James published several papers in the Proceedings of the SPR and an important essay on psychical research in his book The Will to Believe (1902). In a lecture at Oxford in 1909 he announced his firm conviction that "most of the phenomena of psychical research are rooted in reality." Shortly before his death he stated in the American Magazine that, after 25 years of psychical research, he held the spiritistic hypothesis unproven and was inclined "to picture the situation as an interaction between slumbering faculties in the automatist's mind and a cosmic environment of other consciousness of some sort which is able to work upon them."
James served as president of the SPR, London, from 1894 to 1895 and as vice president from 1896 to 1910. His name and prestige and his open espousal of the cause of psychical research were a great benefit to the nascent science. He died at Chocorua, New Hampshire, August 26, 1910. His alleged return after death is discussed in a long chapter in James Hyslop 's Contact with the Other World (1919).
Sources:
Berger, Arthur S., and Joyce Berger. The Encyclopedia of Parapsychology and Psychical Research. New York: Paragon House, 1991.

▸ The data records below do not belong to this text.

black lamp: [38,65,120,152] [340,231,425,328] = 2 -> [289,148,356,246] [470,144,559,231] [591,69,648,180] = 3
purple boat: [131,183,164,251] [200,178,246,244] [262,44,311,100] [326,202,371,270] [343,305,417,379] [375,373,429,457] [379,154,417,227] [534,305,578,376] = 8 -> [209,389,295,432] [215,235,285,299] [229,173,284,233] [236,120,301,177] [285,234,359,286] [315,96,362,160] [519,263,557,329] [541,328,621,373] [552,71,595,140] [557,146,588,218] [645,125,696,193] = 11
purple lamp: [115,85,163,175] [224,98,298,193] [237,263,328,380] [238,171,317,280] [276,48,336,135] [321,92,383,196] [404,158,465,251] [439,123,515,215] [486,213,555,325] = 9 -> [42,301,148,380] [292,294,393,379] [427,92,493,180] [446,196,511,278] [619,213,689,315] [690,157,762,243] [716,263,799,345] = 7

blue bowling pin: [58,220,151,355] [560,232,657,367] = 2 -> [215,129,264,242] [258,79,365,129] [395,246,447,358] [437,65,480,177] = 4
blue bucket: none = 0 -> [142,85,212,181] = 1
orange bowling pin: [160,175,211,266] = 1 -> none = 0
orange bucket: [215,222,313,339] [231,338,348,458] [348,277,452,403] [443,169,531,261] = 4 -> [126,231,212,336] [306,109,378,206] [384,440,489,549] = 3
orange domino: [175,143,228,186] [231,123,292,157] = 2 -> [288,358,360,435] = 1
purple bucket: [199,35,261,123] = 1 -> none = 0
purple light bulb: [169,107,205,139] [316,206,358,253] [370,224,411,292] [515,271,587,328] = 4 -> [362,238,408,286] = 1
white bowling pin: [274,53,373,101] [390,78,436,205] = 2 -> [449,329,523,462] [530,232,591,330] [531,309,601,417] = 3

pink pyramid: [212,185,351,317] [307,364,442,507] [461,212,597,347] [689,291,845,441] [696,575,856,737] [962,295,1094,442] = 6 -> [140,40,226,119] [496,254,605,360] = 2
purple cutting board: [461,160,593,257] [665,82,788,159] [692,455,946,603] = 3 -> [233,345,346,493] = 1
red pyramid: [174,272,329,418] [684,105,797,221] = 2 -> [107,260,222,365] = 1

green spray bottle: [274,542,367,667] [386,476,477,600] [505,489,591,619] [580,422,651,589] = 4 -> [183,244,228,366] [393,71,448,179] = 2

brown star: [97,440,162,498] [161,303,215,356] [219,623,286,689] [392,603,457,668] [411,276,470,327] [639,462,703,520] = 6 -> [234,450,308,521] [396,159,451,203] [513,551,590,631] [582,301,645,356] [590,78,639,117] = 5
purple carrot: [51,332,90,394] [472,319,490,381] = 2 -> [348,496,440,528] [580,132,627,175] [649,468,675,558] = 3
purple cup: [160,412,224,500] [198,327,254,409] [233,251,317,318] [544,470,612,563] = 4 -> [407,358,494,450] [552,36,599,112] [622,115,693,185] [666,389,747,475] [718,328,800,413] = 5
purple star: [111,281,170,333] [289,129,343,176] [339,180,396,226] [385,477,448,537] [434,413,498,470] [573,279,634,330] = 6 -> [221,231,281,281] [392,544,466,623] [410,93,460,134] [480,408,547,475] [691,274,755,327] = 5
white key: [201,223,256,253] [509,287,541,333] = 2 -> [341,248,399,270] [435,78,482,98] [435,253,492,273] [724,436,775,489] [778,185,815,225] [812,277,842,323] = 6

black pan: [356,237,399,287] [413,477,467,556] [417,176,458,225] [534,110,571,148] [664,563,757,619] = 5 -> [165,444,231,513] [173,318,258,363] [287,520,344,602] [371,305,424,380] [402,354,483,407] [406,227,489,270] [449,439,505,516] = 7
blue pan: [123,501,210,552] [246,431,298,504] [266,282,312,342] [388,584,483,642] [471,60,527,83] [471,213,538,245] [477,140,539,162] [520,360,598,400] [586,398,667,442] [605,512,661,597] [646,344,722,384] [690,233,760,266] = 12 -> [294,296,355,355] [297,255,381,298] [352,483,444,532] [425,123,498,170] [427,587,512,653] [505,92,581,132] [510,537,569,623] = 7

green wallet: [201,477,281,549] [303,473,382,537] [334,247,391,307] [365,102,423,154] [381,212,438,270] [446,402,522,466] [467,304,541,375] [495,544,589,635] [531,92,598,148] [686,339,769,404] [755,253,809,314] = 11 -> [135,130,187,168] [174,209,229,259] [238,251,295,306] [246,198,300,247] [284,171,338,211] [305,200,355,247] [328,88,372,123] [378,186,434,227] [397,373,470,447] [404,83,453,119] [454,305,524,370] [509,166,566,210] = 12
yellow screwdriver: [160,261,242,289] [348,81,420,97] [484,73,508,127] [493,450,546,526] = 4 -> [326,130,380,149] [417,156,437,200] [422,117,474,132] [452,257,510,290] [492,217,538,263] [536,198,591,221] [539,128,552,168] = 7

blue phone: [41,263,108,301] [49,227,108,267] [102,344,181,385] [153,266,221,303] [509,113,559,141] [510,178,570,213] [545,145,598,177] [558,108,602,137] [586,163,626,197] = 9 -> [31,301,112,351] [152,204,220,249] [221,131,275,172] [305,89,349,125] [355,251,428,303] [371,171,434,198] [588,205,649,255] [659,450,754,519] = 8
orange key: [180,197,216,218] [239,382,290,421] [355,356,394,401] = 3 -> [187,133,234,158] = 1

James, William. Essays in Psychical Research. Cambridge, Mass.: Harvard University Press, 1986.
——. Letters of William James and Theodore Flournoy. Edited by R. C. Le Clair. Madison: University of Wisconsin Press, 1966.
——. William James on Psychical Research. Edited by Gardner Murphy and Robert O. Ballou. New York: Viking Press, 1960.
Pleasants, Helene, ed. Biographical Dictionary of Parapsychology. New York: Helix Press, 1964.